Cool, Mark L. I stayed for 10 also—never passed up the chance for a double feature. I forgot—I also had my first screening of 2001: A SPACE ODYSSEY at Cinema East, in a reissue in the fall of 1971. Not the severely curved Cinerama screen experience I would have had at the film’s first-run at the Grand downtown in 1968, but close. My virgin 2001 voyage was followed a few weeks later by another MGM re-release (part of the same package): DOCTOR ZHIVAGO—also my first time. I saw that again around 1990 at the Ohio Theater Summer Movies and it didn’t look as clear and vivid.

DennisBee
DennisBee commented about Cinema East on Aug 28, 2011 at 8:02 pm

I interviewed Charlie Sugarman and also Jerry Knight, another great Columbus showman who managed the Drexel before it was sold to Jeff Frank (whom I knew in his two earlier jobs, at the Columbus Museum of Art and at the Ohio Theater) for a feature in COLUMBUS MONTHLY (Mar. 1980). This was in the late ‘70s just before I left town for the next five years and Charlie sold the CINEMA EAST. By this time, he simply could not outbid the Loew’s, General Cinema, and AMC chains for films for this cinema and the twinplex he opened on Morse Road in 1974. It was sad.

The first movie I saw at CINEMA EAST was THE RUSSIANS ARE COMING, THE RUSSIANS ARE COMING in July 1966, when I was 12. I recall seeing THE ODD COUPLE, HELLO DOLLY (in 70mm—Eye-popping!), THE CANDIDATE, and Ross Hunter’s LOST HORIZON (Yes, Charlie played turkeys like everybody else.) In October 1979, Richard Rush previewed THE STUNT MAN, at a time when he and his producer, Melvin Simon, were taking it around the country, trying a populist approach to finding a distributor (Now Toronto would probably do the trick for him).
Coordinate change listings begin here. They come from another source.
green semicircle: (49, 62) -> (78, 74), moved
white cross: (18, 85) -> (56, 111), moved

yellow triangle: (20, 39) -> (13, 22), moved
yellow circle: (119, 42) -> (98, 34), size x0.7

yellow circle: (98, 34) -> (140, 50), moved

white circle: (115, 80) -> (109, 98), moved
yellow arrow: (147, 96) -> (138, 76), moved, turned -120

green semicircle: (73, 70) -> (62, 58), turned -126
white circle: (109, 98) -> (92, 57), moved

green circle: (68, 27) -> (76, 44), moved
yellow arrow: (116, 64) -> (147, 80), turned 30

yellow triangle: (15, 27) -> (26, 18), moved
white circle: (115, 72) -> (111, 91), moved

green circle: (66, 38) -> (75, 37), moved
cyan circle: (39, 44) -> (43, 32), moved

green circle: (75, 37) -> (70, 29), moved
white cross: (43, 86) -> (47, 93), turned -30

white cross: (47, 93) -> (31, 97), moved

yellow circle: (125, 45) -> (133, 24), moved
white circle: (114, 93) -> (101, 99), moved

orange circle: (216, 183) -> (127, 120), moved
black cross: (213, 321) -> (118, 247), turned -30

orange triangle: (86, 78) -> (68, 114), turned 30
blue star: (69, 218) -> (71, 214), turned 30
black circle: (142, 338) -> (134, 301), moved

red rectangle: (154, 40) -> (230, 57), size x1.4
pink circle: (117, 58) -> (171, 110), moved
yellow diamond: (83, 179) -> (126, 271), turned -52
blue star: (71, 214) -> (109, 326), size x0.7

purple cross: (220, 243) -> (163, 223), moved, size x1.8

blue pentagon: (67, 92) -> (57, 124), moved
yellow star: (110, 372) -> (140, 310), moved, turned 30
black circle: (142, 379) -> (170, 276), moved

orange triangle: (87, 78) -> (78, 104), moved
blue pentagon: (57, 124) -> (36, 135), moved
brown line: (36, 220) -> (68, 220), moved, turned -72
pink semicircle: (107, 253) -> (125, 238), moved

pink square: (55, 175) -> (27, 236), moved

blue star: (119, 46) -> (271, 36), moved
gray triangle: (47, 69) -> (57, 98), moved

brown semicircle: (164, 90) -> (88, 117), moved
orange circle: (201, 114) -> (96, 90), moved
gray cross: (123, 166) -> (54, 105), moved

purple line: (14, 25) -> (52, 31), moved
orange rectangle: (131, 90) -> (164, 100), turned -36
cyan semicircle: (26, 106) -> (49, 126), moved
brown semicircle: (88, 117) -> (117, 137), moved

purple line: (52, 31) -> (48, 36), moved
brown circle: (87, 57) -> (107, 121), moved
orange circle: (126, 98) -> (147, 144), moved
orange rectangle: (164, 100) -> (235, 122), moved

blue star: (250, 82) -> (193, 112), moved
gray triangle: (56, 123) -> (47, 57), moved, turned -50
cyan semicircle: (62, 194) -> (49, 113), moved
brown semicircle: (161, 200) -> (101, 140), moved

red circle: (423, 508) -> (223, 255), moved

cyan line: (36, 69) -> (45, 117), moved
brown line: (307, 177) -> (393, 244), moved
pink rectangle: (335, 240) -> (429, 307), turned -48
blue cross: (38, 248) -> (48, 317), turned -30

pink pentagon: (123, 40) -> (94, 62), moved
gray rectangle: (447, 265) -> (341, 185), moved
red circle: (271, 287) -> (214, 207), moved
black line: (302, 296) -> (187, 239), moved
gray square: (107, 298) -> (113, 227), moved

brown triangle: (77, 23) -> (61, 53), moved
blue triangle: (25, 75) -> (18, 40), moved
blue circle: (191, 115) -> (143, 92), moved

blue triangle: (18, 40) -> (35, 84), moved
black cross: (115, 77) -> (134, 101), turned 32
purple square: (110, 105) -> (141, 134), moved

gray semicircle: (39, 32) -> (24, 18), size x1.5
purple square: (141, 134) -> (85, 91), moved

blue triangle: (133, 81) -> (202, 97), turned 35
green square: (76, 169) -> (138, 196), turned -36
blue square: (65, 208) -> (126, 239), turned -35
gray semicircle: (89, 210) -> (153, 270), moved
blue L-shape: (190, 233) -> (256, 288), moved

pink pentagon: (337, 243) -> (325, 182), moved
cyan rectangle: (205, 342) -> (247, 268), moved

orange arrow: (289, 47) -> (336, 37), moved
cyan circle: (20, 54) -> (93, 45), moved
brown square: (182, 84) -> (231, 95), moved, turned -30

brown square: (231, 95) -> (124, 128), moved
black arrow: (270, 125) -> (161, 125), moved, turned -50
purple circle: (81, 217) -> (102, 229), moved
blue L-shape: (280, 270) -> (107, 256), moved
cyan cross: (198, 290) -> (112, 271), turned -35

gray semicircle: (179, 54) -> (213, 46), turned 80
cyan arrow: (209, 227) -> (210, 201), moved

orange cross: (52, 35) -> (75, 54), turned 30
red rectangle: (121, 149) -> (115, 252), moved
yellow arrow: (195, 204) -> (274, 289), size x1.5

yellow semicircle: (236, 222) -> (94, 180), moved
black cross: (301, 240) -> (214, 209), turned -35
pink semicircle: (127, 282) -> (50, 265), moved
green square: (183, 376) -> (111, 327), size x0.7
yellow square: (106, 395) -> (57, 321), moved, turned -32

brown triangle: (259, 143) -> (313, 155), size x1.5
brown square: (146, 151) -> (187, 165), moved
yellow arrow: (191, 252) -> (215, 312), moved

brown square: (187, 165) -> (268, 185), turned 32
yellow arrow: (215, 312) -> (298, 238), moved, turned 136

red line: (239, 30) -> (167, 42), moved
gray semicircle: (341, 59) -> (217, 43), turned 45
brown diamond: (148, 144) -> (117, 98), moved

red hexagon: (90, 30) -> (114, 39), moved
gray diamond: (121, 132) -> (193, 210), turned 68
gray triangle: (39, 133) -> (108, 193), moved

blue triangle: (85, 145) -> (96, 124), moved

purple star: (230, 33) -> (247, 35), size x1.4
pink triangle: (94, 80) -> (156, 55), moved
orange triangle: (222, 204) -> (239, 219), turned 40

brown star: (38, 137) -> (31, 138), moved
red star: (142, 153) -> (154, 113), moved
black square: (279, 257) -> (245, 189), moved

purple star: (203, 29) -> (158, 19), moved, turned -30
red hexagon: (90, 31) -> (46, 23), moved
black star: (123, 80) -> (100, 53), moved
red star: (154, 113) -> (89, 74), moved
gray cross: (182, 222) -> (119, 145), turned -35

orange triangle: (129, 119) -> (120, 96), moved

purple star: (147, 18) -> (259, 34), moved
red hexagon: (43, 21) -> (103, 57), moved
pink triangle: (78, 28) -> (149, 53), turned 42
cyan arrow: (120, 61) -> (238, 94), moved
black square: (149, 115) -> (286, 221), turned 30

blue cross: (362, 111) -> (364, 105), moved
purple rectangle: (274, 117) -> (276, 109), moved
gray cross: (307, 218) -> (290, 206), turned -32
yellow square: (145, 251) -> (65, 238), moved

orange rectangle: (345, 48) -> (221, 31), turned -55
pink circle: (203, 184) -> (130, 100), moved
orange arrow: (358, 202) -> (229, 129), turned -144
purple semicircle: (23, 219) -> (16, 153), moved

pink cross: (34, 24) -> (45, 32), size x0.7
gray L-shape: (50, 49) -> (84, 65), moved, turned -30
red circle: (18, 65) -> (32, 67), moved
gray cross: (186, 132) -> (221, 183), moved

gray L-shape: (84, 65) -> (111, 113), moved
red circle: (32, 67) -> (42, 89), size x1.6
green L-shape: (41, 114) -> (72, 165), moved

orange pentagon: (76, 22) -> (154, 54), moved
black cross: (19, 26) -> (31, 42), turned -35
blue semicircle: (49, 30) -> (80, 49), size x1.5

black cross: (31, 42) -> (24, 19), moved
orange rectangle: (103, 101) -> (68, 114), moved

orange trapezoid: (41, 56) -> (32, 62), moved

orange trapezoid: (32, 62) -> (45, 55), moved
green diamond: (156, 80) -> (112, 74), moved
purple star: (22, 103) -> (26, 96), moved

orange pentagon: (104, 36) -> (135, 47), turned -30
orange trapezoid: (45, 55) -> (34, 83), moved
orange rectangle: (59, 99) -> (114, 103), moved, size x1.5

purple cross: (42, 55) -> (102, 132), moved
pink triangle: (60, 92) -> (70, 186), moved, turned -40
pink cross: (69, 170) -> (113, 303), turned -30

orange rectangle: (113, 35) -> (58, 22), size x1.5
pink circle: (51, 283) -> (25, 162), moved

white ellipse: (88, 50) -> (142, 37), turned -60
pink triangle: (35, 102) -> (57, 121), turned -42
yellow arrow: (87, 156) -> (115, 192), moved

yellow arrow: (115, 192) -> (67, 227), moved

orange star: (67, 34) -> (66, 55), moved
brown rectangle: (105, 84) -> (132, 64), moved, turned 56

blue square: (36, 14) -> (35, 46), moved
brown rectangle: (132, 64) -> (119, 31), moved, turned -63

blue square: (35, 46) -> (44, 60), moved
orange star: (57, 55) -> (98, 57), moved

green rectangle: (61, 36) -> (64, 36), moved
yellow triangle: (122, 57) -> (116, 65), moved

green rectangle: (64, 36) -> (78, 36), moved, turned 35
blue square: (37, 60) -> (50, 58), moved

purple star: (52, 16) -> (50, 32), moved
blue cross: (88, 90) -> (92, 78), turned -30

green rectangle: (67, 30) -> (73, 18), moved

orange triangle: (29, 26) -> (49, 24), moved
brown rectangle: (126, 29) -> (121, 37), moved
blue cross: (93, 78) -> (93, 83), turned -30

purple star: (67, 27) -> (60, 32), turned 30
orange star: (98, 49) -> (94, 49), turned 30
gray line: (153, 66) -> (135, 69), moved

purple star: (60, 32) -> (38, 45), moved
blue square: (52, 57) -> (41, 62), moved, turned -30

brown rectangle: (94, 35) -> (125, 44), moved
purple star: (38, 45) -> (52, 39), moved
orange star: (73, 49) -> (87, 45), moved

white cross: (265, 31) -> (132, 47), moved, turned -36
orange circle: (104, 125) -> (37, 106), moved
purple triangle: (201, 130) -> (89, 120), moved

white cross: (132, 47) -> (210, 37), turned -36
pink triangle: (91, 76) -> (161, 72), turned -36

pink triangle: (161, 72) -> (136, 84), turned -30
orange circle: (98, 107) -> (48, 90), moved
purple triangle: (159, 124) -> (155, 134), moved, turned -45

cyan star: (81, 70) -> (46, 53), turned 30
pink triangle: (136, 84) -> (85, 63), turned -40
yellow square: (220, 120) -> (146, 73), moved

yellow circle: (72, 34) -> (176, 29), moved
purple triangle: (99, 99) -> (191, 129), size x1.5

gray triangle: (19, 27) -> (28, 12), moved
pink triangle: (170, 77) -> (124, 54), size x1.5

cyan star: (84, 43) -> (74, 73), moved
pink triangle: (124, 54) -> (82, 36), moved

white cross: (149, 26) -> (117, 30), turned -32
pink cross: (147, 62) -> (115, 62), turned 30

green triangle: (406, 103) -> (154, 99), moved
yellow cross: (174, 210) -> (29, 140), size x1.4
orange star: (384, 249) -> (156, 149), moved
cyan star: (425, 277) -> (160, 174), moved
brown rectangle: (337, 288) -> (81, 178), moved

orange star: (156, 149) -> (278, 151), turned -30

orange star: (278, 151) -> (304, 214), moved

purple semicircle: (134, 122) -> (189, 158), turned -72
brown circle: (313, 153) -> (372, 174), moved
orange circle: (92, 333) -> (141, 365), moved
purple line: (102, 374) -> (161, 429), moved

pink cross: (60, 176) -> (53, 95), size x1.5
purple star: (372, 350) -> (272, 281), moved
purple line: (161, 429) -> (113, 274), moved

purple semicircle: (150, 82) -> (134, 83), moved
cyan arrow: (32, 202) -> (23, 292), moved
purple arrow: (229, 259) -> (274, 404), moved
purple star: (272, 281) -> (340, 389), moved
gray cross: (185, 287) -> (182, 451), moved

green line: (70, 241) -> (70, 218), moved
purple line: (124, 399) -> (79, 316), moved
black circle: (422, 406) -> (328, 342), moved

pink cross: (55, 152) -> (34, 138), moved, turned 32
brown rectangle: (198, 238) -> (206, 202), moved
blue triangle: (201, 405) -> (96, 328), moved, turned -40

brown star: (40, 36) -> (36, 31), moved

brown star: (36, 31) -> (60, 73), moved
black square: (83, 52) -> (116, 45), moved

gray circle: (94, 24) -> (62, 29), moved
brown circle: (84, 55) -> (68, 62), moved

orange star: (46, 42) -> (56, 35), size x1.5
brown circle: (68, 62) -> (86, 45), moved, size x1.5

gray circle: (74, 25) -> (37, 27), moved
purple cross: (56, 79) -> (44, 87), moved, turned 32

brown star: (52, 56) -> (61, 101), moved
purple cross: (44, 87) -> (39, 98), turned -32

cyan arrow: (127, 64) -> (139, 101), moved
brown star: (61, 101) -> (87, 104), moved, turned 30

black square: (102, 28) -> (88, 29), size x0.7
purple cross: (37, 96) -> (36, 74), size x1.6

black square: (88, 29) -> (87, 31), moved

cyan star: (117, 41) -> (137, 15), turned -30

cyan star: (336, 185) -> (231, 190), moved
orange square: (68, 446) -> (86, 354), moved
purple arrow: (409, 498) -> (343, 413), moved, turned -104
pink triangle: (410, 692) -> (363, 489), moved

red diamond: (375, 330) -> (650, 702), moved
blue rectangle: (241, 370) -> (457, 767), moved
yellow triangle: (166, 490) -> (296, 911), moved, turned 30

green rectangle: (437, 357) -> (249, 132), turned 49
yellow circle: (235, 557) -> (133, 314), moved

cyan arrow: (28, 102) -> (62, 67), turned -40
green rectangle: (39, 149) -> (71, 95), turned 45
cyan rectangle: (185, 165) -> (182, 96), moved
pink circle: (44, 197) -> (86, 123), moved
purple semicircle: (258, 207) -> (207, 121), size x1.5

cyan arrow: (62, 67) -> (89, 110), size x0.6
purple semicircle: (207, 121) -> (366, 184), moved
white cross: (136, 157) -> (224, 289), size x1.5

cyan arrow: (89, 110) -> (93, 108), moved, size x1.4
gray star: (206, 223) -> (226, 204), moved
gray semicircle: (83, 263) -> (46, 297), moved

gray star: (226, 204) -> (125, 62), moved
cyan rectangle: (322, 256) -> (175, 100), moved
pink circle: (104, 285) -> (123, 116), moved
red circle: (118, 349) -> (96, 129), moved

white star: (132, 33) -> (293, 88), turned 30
The highlight of the late-‘80s period for me at CINEMA EAST was in 1989 when it presented the reconstruction of LAWRENCE OF ARABIA—one of the most glorious things I’ve ever seen. in a movie theater!

I live out of state now, but I visit my mother in Reynoldsburg and drive by the lot that used to be CINEMA EAST. What a shame, but what wonderful memories!

DennisBee
DennisBee commented about Northland Cinema I & II on Aug 28, 2011 at 7:33 pm

Northland Cinema (1964-c.early ‘80s) was not only Columbus’s first suburban first-run theater, it was also Central Ohio’s first mall cinema. It opened with the mall, which was enclosed in the early '70s. Its first attraction was GOOD NEIGHBOR SAM, a Columbia comedy starring Jack Lemmon. It got into the roadshow business in Jan. 1965 with MARY POPPINS, followed in April by THE SOUND OF MUSIC, which played Northland until Nov. 1966. The first film I saw at Northland, which for my family involved a trip far across town, was THOROUGHLY MODERN MILLIE in July 1967. I was 13.

These first suburban theaters were transitional—somewhere between a downtown movie palace and the multiplexes that would be everywhere ten years after these single-auditorium places were built The cinema was twinned in the mid-‘70s, around the same time it was bought from its local owners by General Cinema. GCC closed it in the '80s to open a free-standing eight-cinema multiplex in Dec. '85. The first film I saw there was THE COLOR PURPLE.

DennisBee
DennisBee commented about Loew's Theatre on Aug 28, 2011 at 7:02 pm

kencmcintyre’s photo depicts the World Premiere engagement of THE STORY OF G.I. JOE in August 1945, just weeks after the end of World War II. Indianapolis’s own Ernie Pyle, the Pulitzer Prize-winning war correspondent, was killed in the final weeks of the war in Europe. His death came between the end of filming and the movie’s release. United Artists honored Pyle by opening the biopic starring Burgess Meredith and introducing Robert Mitchum in Pyle’s hometown. Great photo.